Bugti told lawmakers that the companies have been directed to submit detailed explanations and documentary evidence in response to the alleged breaches. Authorities will assess whether the firms can rectify violations or offer reasonable compensation under the applicable rules.

He said licence revocation remains a possible outcome but only after due legal process. The matter had remained pending before the Islamabad High Court for six months. The court disposed of the case on February 6, 2026 and directed the regulator to proceed strictly in accordance with the law after granting a fair hearing to all parties.

The Directorate General of Petroleum Concessions functions under the Petroleum Division of the Ministry of Energy and oversees licensing, monitoring and compliance of upstream oil and gas operations. Pakistan regulates upstream activities through the 1986 and 2001 exploration rules, which define bidding procedures, work commitments and penalties for non-compliance.

According to official data from the Pakistan Petroleum Information Service, the country has 19 sedimentary basins covering around 827,000 square kilometres. Of this, nearly 66% area remains under-explored, highlighting the sector’s long-term potential despite regulatory challenges.

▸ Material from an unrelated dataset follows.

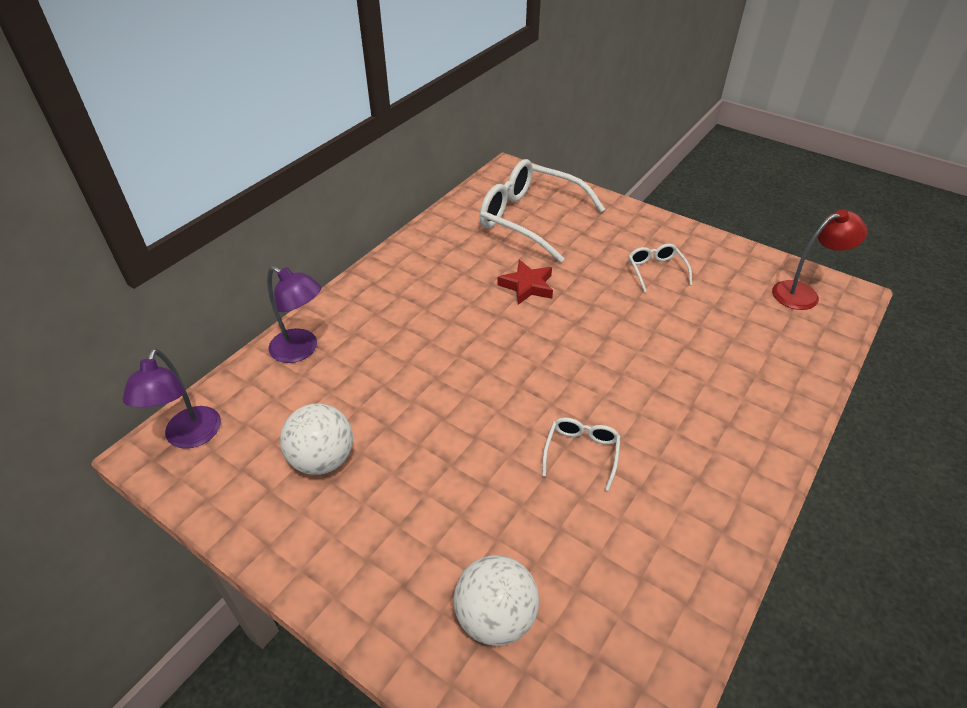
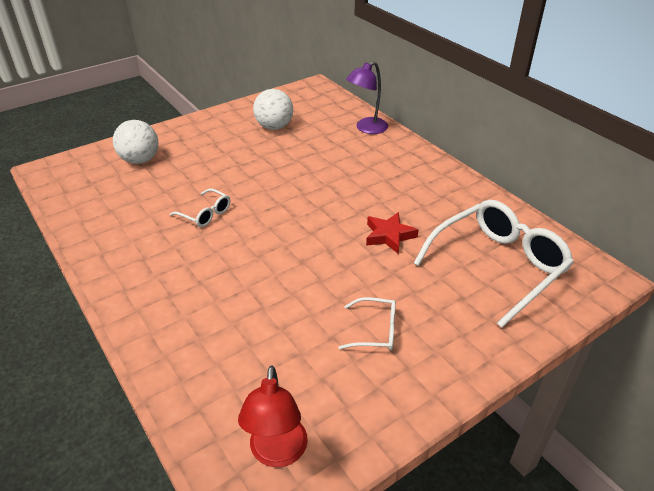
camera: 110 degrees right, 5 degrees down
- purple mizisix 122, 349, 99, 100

Pakistan currently produces around 70,000 barrels per day of crude oil and over 3.2 billion cubic feet per day of natural gas, according to recent government statistics. Domestic output meets only a fraction of demand, forcing the country to import significant volumes of crude oil, refined petroleum products and liquefied natural gas.

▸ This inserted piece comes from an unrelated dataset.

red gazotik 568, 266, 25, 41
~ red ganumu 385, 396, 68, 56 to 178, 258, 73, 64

The Pakistan Bureau of Statistics reported that petroleum group imports stood above $17 billion in the last fiscal year, making energy one of the largest contributors to the import bill. Volatile global oil prices and currency depreciation have widened the current account deficit in recent years.

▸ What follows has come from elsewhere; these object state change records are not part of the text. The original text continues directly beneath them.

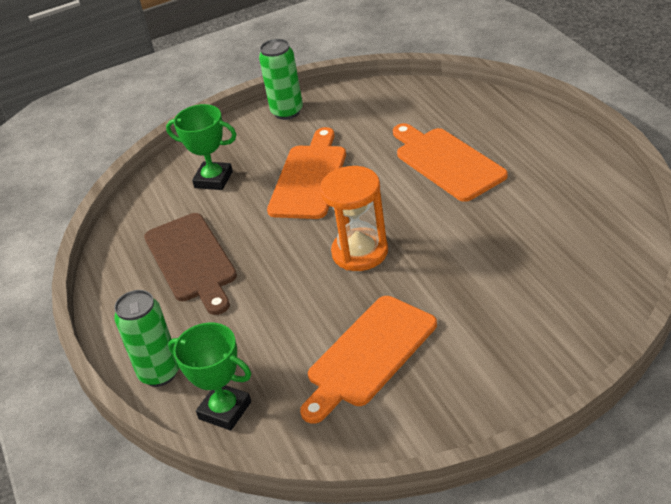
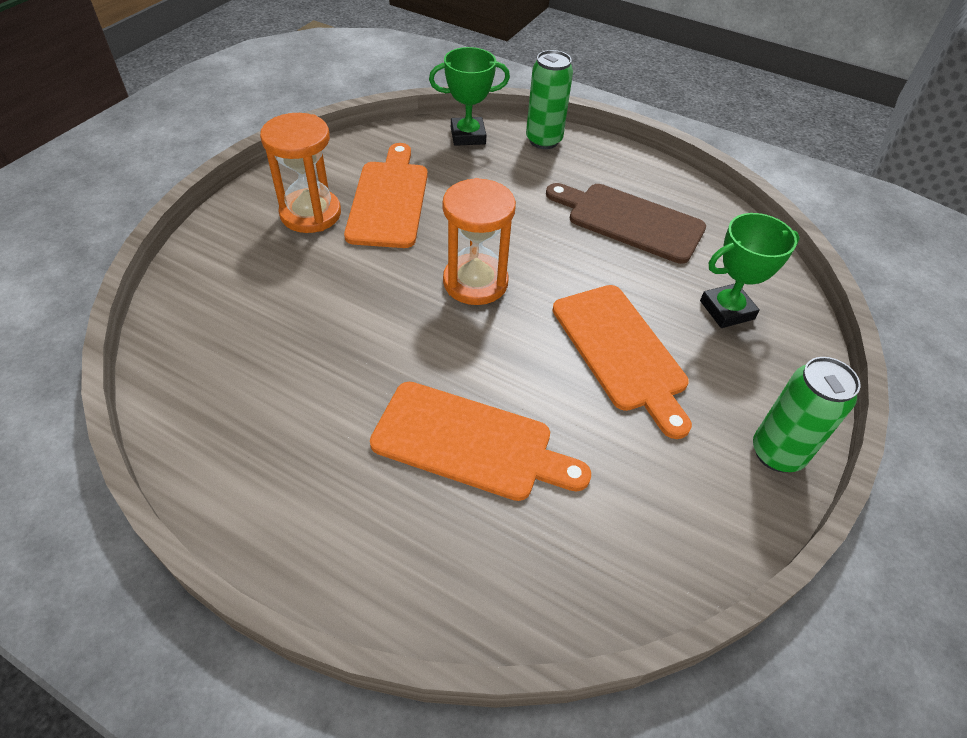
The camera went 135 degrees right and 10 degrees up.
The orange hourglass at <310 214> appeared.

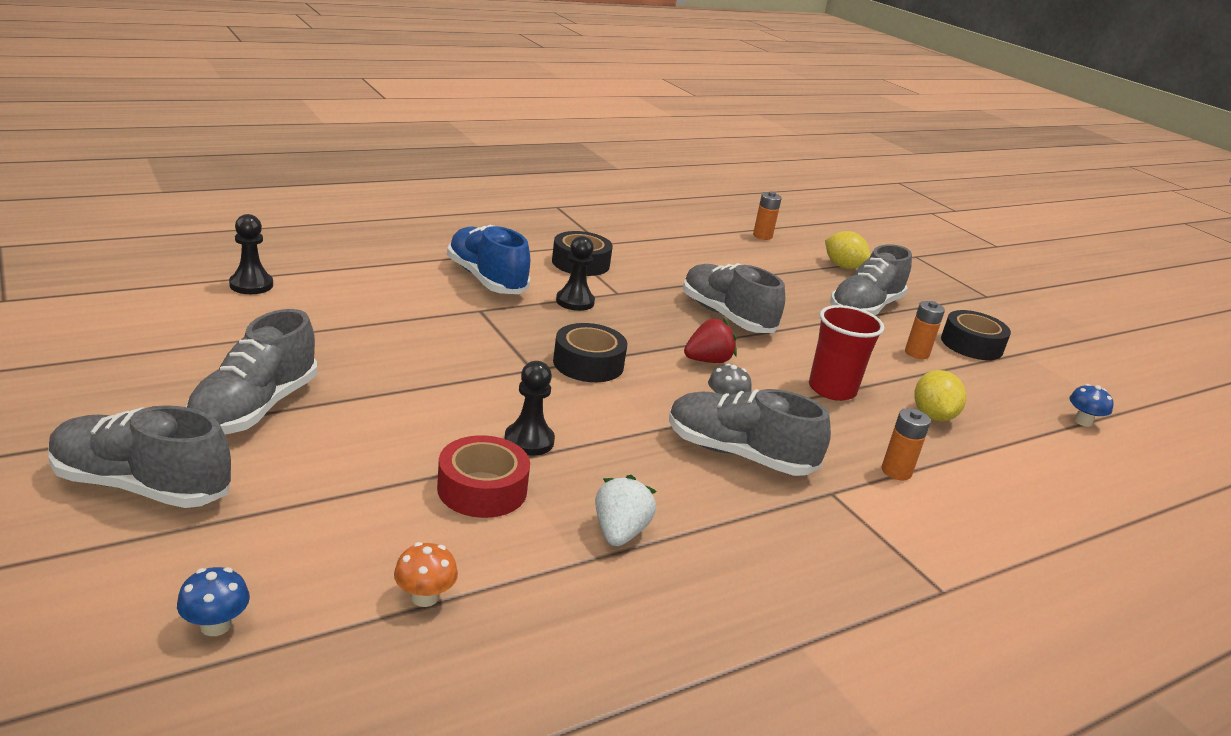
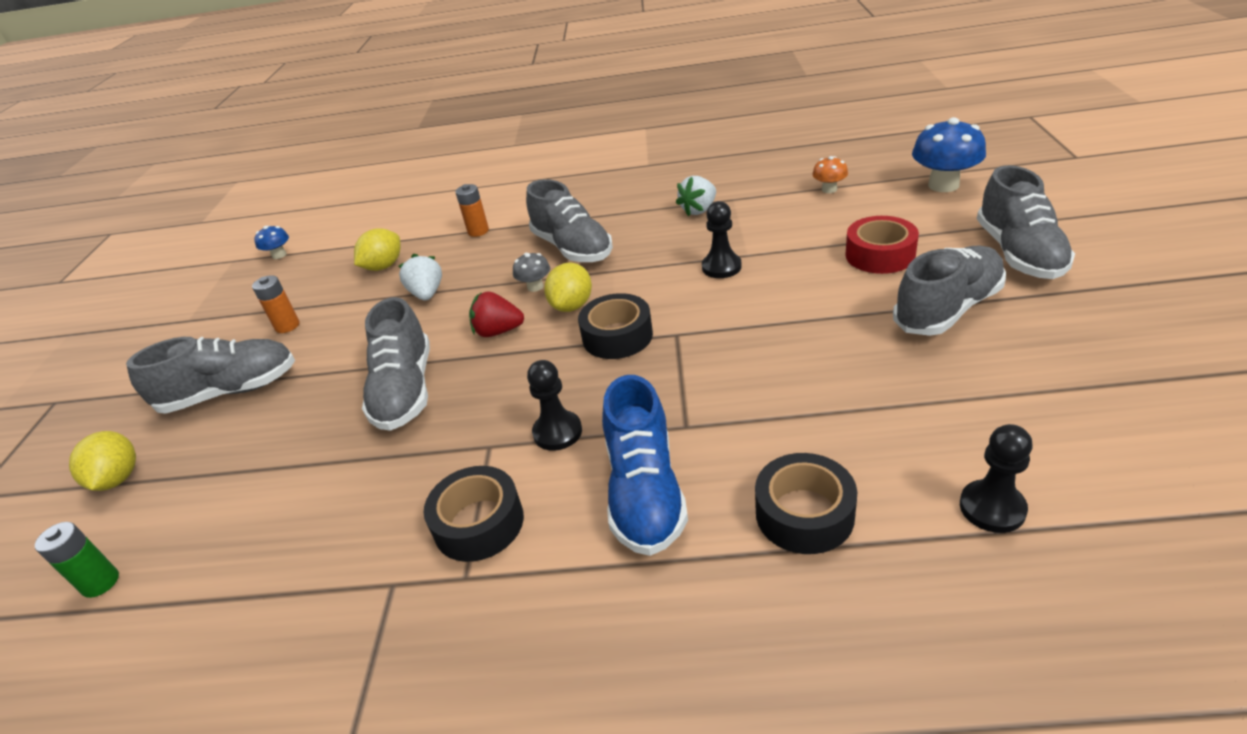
The camera went 140 degrees left and 10 degrees up.
The orange battery at <762 236> became the green battery at <100 583>.
The red cup at <832 389> was replaced by the white strawberry at <427 294>.
The yellow lemon at <572 306> appeared.
The black tape moved from <971 345> to <804 514>.
The red tape moved from <482 489> to <880 255>.
The blue mushroom at <215 625> changed to 1.90 times the size.
The grey shoe at <141 486> turned 45 degrees clockwise.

Industry analysts say strict regulatory enforcement could improve compliance and investor confidence if applied transparently. However, frequent legal disputes and policy uncertainty have also slowed exploration activity.

Over the past decade, several international exploration companies have either reduced exposure or exited Pakistan, citing security concerns, pricing disputes and circular debt in the gas sector. At the same time, the government has introduced revised petroleum policies to attract fresh investment and boost domestic production.

The 2012 and 2024 petroleum policies offered improved pricing formulas and enhanced security arrangements to encourage drilling in frontier regions. Officials have repeatedly stated that increasing indigenous output is critical to reducing reliance on costly imports.

The latest DGPC action signals tighter oversight at a time when Pakistan seeks to enhance governance in the energy sector under broader economic reform commitments. The country is working under an International Monetary Fund programme that emphasises structural reforms, including energy sector transparency and loss reduction.